=== Begin Enclosure ===

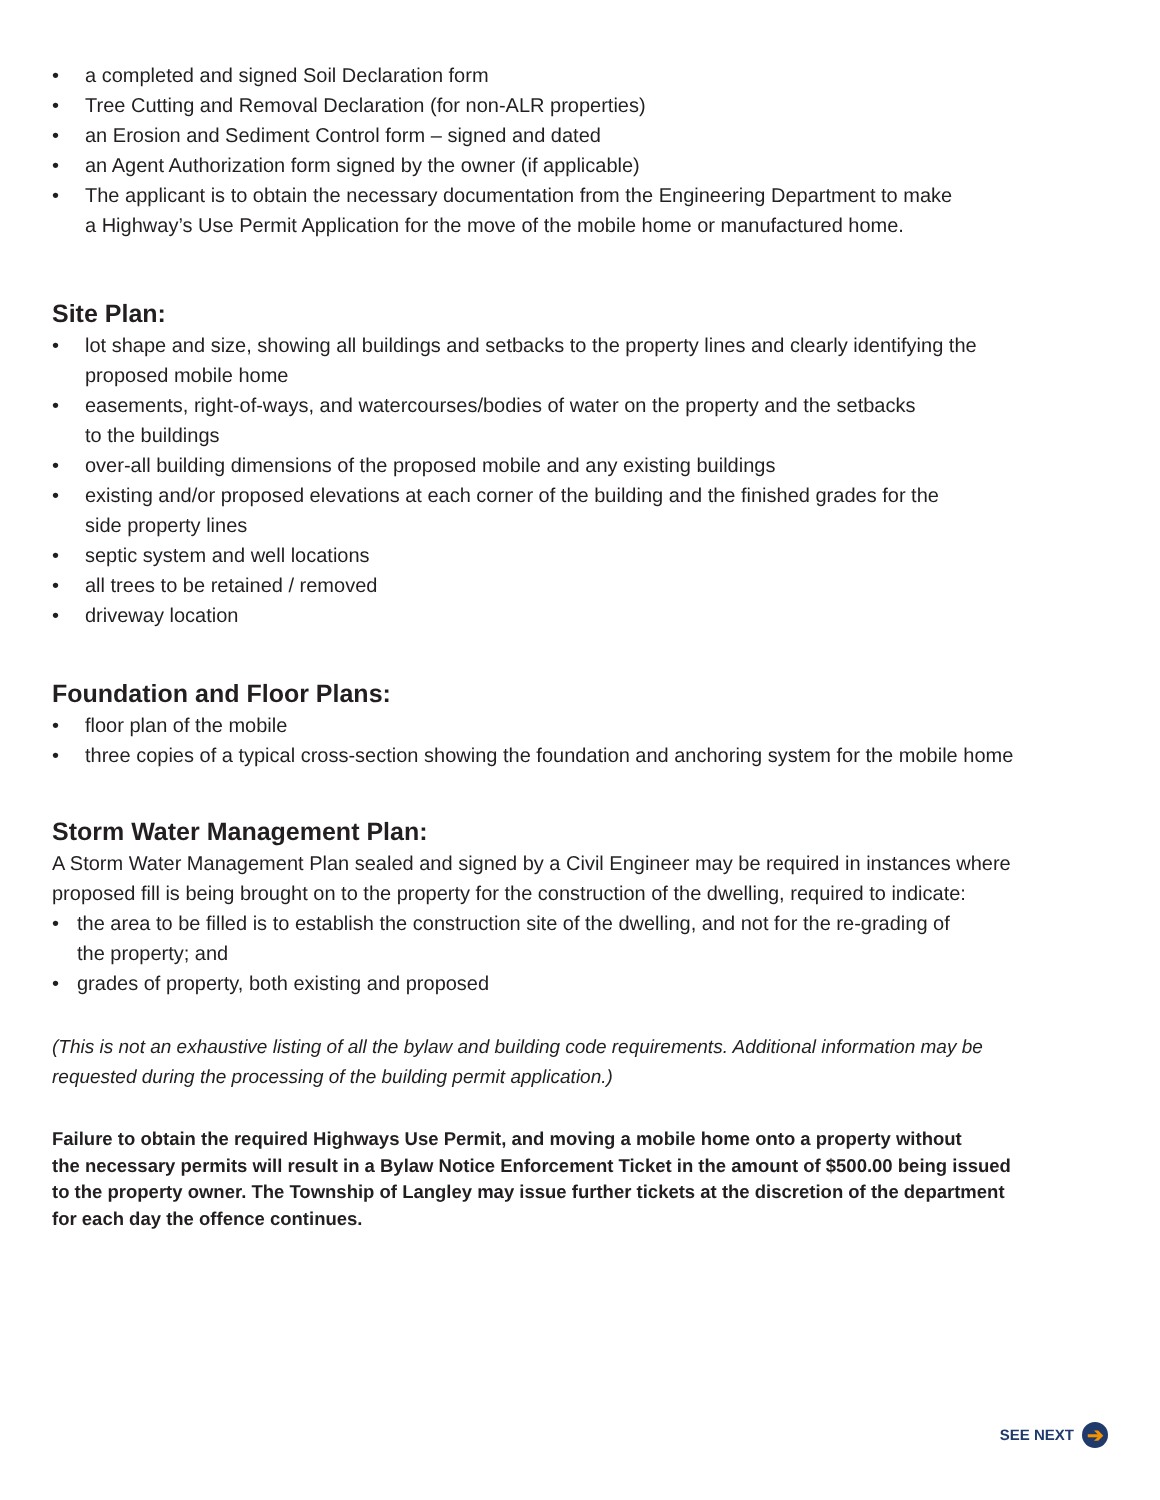• a completed and signed Soil Declaration form
• Tree Cutting and Removal Declaration (for non-ALR properties)
• an Erosion and Sediment Control form – signed and dated
• an Agent Authorization form signed by the owner (if applicable)
• The applicant is to obtain the necessary documentation from the Engineering Department to make
a Highway’s Use Permit Application for the move of the mobile home or manufactured home.
Site Plan:
• lot shape and size, showing all buildings and setbacks to the property lines and clearly identifying the
proposed mobile home
• easements, right-of-ways, and watercourses/bodies of water on the property and the setbacks
to the buildings
• over-all building dimensions of the proposed mobile and any existing buildings
• existing and/or proposed elevations at each corner of the building and the finished grades for the
side property lines
• septic system and well locations
• all trees to be retained / removed
• driveway location
Foundation and Floor Plans:
• floor plan of the mobile
• three copies of a typical cross-section showing the foundation and anchoring system for the mobile home
Storm Water Management Plan:
A Storm Water Management Plan sealed and signed by a Civil Engineer may be required in instances where
proposed fill is being brought on to the property for the construction of the dwelling, required to indicate:
• the area to be filled is to establish the construction site of the dwelling, and not for the re-grading of
the property; and
• grades of property, both existing and proposed
(This is not an exhaustive listing of all the bylaw and building code requirements. Additional information may be
requested during the processing of the building permit application.)
Failure to obtain the required Highways Use Permit, and moving a mobile home onto a property without
the necessary permits will result in a Bylaw Notice Enforcement Ticket in the amount of $500.00 being issued
to the property owner. The Township of Langley may issue further tickets at the discretion of the department
for each day the offence continues.
SEE NEXT ➔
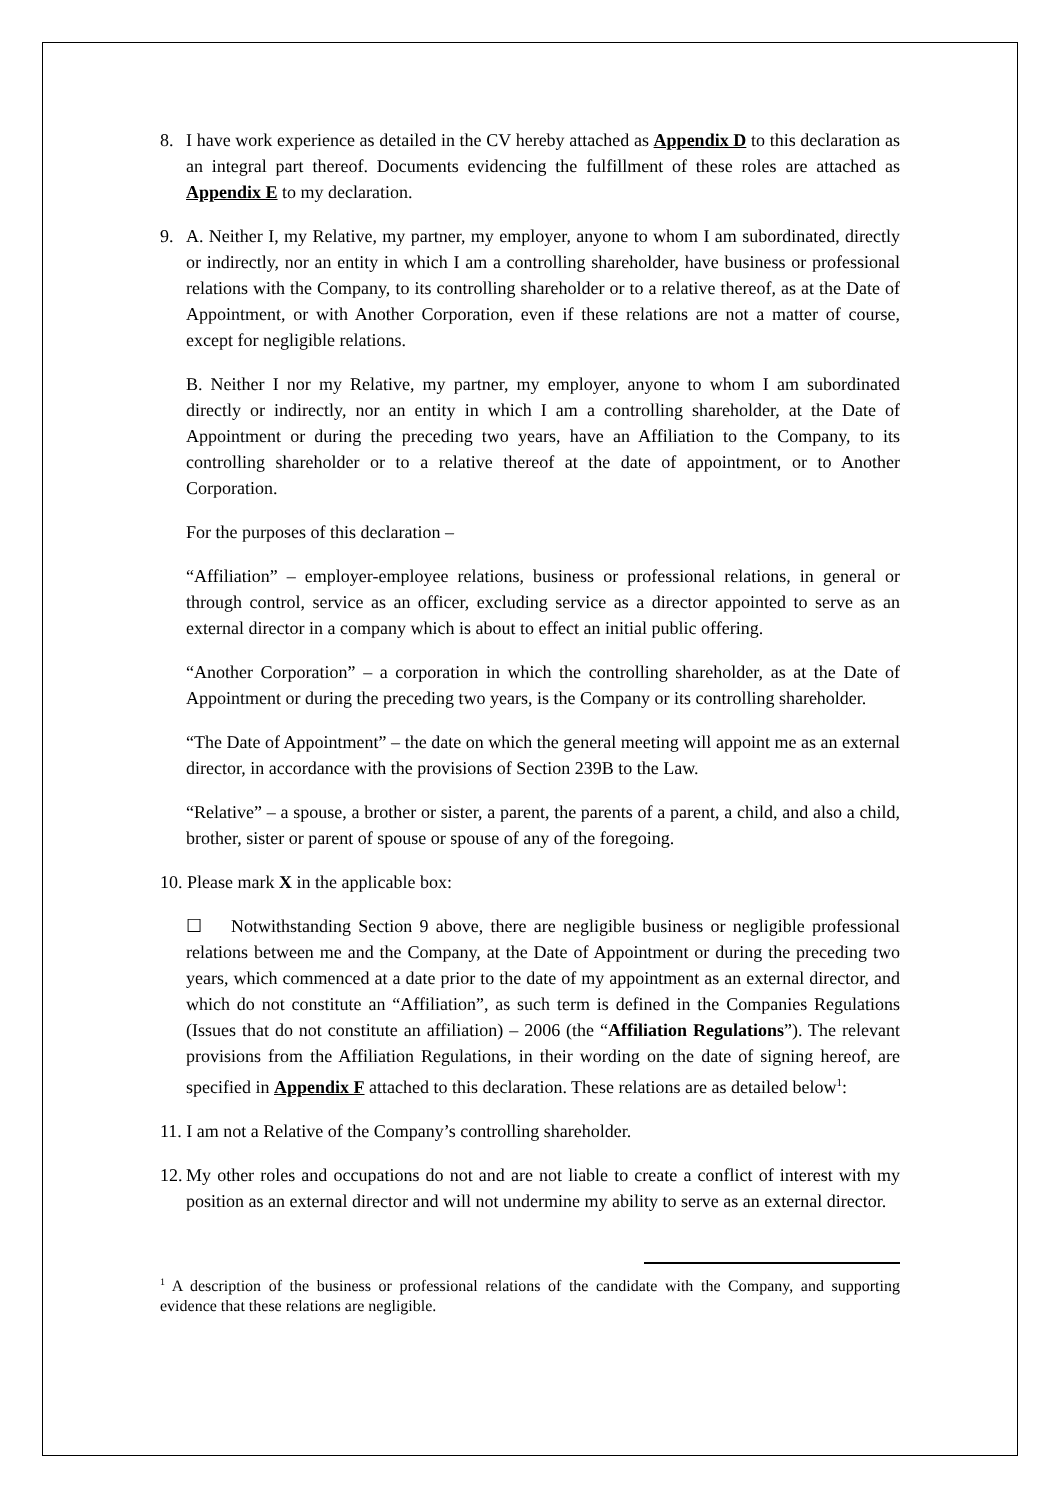8. I have work experience as detailed in the CV hereby attached as Appendix D to this declaration as an integral part thereof. Documents evidencing the fulfillment of these roles are attached as Appendix E to my declaration.
9. A. Neither I, my Relative, my partner, my employer, anyone to whom I am subordinated, directly or indirectly, nor an entity in which I am a controlling shareholder, have business or professional relations with the Company, to its controlling shareholder or to a relative thereof, as at the Date of Appointment, or with Another Corporation, even if these relations are not a matter of course, except for negligible relations.
B. Neither I nor my Relative, my partner, my employer, anyone to whom I am subordinated directly or indirectly, nor an entity in which I am a controlling shareholder, at the Date of Appointment or during the preceding two years, have an Affiliation to the Company, to its controlling shareholder or to a relative thereof at the date of appointment, or to Another Corporation.
For the purposes of this declaration –
“Affiliation” – employer-employee relations, business or professional relations, in general or through control, service as an officer, excluding service as a director appointed to serve as an external director in a company which is about to effect an initial public offering.
“Another Corporation” – a corporation in which the controlling shareholder, as at the Date of Appointment or during the preceding two years, is the Company or its controlling shareholder.
“The Date of Appointment” – the date on which the general meeting will appoint me as an external director, in accordance with the provisions of Section 239B to the Law.
“Relative” – a spouse, a brother or sister, a parent, the parents of a parent, a child, and also a child, brother, sister or parent of spouse or spouse of any of the foregoing.
10. Please mark X in the applicable box:
☐ Notwithstanding Section 9 above, there are negligible business or negligible professional relations between me and the Company, at the Date of Appointment or during the preceding two years, which commenced at a date prior to the date of my appointment as an external director, and which do not constitute an “Affiliation”, as such term is defined in the Companies Regulations (Issues that do not constitute an affiliation) – 2006 (the “Affiliation Regulations”). The relevant provisions from the Affiliation Regulations, in their wording on the date of signing hereof, are specified in Appendix F attached to this declaration. These relations are as detailed below<sup>1</sup>:
11. I am not a Relative of the Company’s controlling shareholder.
12.
My other roles and occupations do not and are not liable to create a conflict of interest with my position as an external director and will not undermine my ability to serve as an external director.
<sup>1</sup> A description of the business or professional relations of the candidate with the Company, and supporting evidence that these relations are negligible.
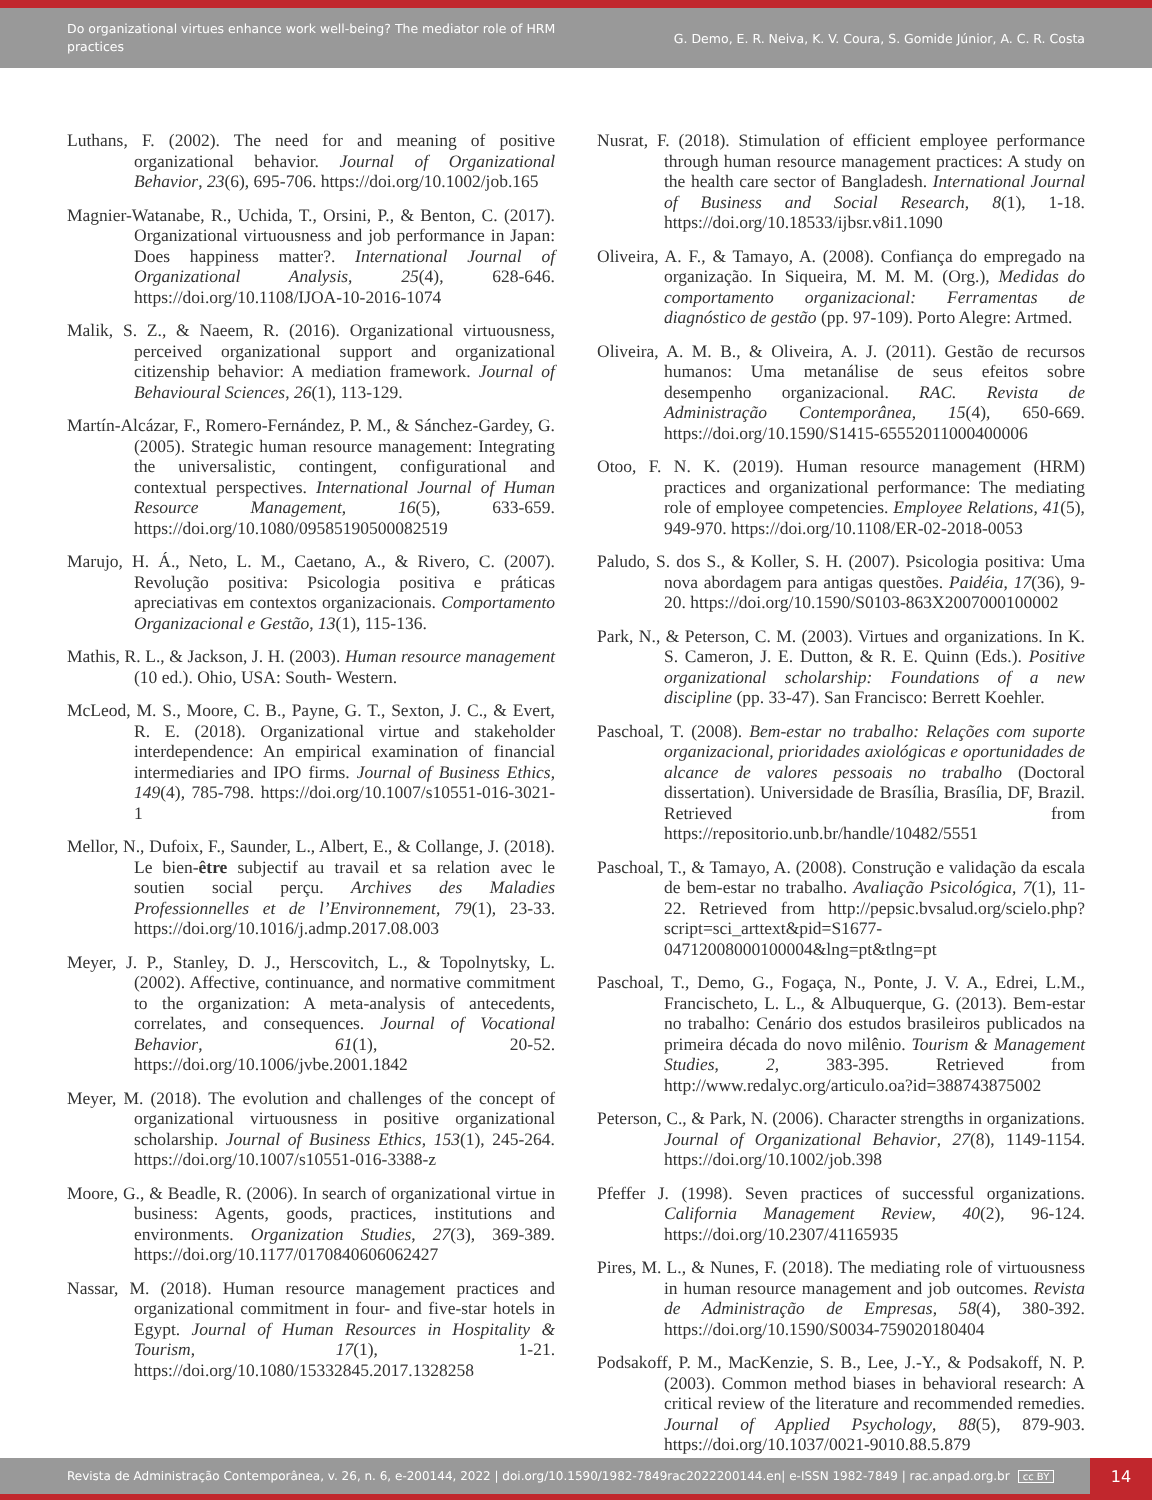Do organizational virtues enhance work well-being? The mediator role of HRM practices
G. Demo, E. R. Neiva, K. V. Coura, S. Gomide Júnior, A. C. R. Costa
Luthans, F. (2002). The need for and meaning of positive organizational behavior. Journal of Organizational Behavior, 23(6), 695-706. https://doi.org/10.1002/job.165
Magnier-Watanabe, R., Uchida, T., Orsini, P., & Benton, C. (2017). Organizational virtuousness and job performance in Japan: Does happiness matter?. International Journal of Organizational Analysis, 25(4), 628-646. https://doi.org/10.1108/IJOA-10-2016-1074
Malik, S. Z., & Naeem, R. (2016). Organizational virtuousness, perceived organizational support and organizational citizenship behavior: A mediation framework. Journal of Behavioural Sciences, 26(1), 113-129.
Martín-Alcázar, F., Romero-Fernández, P. M., & Sánchez-Gardey, G. (2005). Strategic human resource management: Integrating the universalistic, contingent, configurational and contextual perspectives. International Journal of Human Resource Management, 16(5), 633-659. https://doi.org/10.1080/09585190500082519
Marujo, H. Á., Neto, L. M., Caetano, A., & Rivero, C. (2007). Revolução positiva: Psicologia positiva e práticas apreciativas em contextos organizacionais. Comportamento Organizacional e Gestão, 13(1), 115-136.
Mathis, R. L., & Jackson, J. H. (2003). Human resource management (10 ed.). Ohio, USA: South- Western.
McLeod, M. S., Moore, C. B., Payne, G. T., Sexton, J. C., & Evert, R. E. (2018). Organizational virtue and stakeholder interdependence: An empirical examination of financial intermediaries and IPO firms. Journal of Business Ethics, 149(4), 785-798. https://doi.org/10.1007/s10551-016-3021-1
Mellor, N., Dufoix, F., Saunder, L., Albert, E., & Collange, J. (2018). Le bien-être subjectif au travail et sa relation avec le soutien social perçu. Archives des Maladies Professionnelles et de l’Environnement, 79(1), 23-33. https://doi.org/10.1016/j.admp.2017.08.003
Meyer, J. P., Stanley, D. J., Herscovitch, L., & Topolnytsky, L. (2002). Affective, continuance, and normative commitment to the organization: A meta-analysis of antecedents, correlates, and consequences. Journal of Vocational Behavior, 61(1), 20-52. https://doi.org/10.1006/jvbe.2001.1842
Meyer, M. (2018). The evolution and challenges of the concept of organizational virtuousness in positive organizational scholarship. Journal of Business Ethics, 153(1), 245-264. https://doi.org/10.1007/s10551-016-3388-z
Moore, G., & Beadle, R. (2006). In search of organizational virtue in business: Agents, goods, practices, institutions and environments. Organization Studies, 27(3), 369-389. https://doi.org/10.1177/0170840606062427
Nassar, M. (2018). Human resource management practices and organizational commitment in four- and five-star hotels in Egypt. Journal of Human Resources in Hospitality & Tourism, 17(1), 1-21. https://doi.org/10.1080/15332845.2017.1328258
Nusrat, F. (2018). Stimulation of efficient employee performance through human resource management practices: A study on the health care sector of Bangladesh. International Journal of Business and Social Research, 8(1), 1-18. https://doi.org/10.18533/ijbsr.v8i1.1090
Oliveira, A. F., & Tamayo, A. (2008). Confiança do empregado na organização. In Siqueira, M. M. M. (Org.), Medidas do comportamento organizacional: Ferramentas de diagnóstico de gestão (pp. 97-109). Porto Alegre: Artmed.
Oliveira, A. M. B., & Oliveira, A. J. (2011). Gestão de recursos humanos: Uma metanálise de seus efeitos sobre desempenho organizacional. RAC. Revista de Administração Contemporânea, 15(4), 650-669. https://doi.org/10.1590/S1415-65552011000400006
Otoo, F. N. K. (2019). Human resource management (HRM) practices and organizational performance: The mediating role of employee competencies. Employee Relations, 41(5), 949-970. https://doi.org/10.1108/ER-02-2018-0053
Paludo, S. dos S., & Koller, S. H. (2007). Psicologia positiva: Uma nova abordagem para antigas questões. Paidéia, 17(36), 9-20. https://doi.org/10.1590/S0103-863X2007000100002
Park, N., & Peterson, C. M. (2003). Virtues and organizations. In K. S. Cameron, J. E. Dutton, & R. E. Quinn (Eds.). Positive organizational scholarship: Foundations of a new discipline (pp. 33-47). San Francisco: Berrett Koehler.
Paschoal, T. (2008). Bem-estar no trabalho: Relações com suporte organizacional, prioridades axiológicas e oportunidades de alcance de valores pessoais no trabalho (Doctoral dissertation). Universidade de Brasília, Brasília, DF, Brazil. Retrieved from https://repositorio.unb.br/handle/10482/5551
Paschoal, T., & Tamayo, A. (2008). Construção e validação da escala de bem-estar no trabalho. Avaliação Psicológica, 7(1), 11-22. Retrieved from http://pepsic.bvsalud.org/scielo.php?script=sci_arttext&pid=S1677-04712008000100004&lng=pt&tlng=pt
Paschoal, T., Demo, G., Fogaça, N., Ponte, J. V. A., Edrei, L.M., Francischeto, L. L., & Albuquerque, G. (2013). Bem-estar no trabalho: Cenário dos estudos brasileiros publicados na primeira década do novo milênio. Tourism & Management Studies, 2, 383-395. Retrieved from http://www.redalyc.org/articulo.oa?id=388743875002
Peterson, C., & Park, N. (2006). Character strengths in organizations. Journal of Organizational Behavior, 27(8), 1149-1154. https://doi.org/10.1002/job.398
Pfeffer J. (1998). Seven practices of successful organizations. California Management Review, 40(2), 96-124. https://doi.org/10.2307/41165935
Pires, M. L., & Nunes, F. (2018). The mediating role of virtuousness in human resource management and job outcomes. Revista de Administração de Empresas, 58(4), 380-392. https://doi.org/10.1590/S0034-759020180404
Podsakoff, P. M., MacKenzie, S. B., Lee, J.-Y., & Podsakoff, N. P. (2003). Common method biases in behavioral research: A critical review of the literature and recommended remedies. Journal of Applied Psychology, 88(5), 879-903. https://doi.org/10.1037/0021-9010.88.5.879
Revista de Administração Contemporânea, v. 26, n. 6, e-200144, 2022 | doi.org/10.1590/1982-7849rac2022200144.en| e-ISSN 1982-7849 | rac.anpad.org.br cc BY
14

=== End Enclosure ===

▶ WHAT IS NEEDED
Using the data above, repeat exactly the lines that begin at the line with "Martín-Alcázar, F., Romero-Fernández, P." and end at the line with "Mathis, R. L., &", both ends included.

▶ RESULT
Martín-Alcázar, F., Romero-Fernández, P. M., & Sánchez-Gardey, G. (2005). Strategic human resource management: Integrating the universalistic, contingent, configurational and contextual perspectives. International Journal of Human Resource Management, 16(5), 633-659. https://doi.org/10.1080/09585190500082519
Marujo, H. Á., Neto, L. M., Caetano, A., & Rivero, C. (2007). Revolução positiva: Psicologia positiva e práticas apreciativas em contextos organizacionais. Comportamento Organizacional e Gestão, 13(1), 115-136.
Mathis, R. L., & Jackson, J. H. (2003). Human resource management (10 ed.). Ohio, USA: South- Western.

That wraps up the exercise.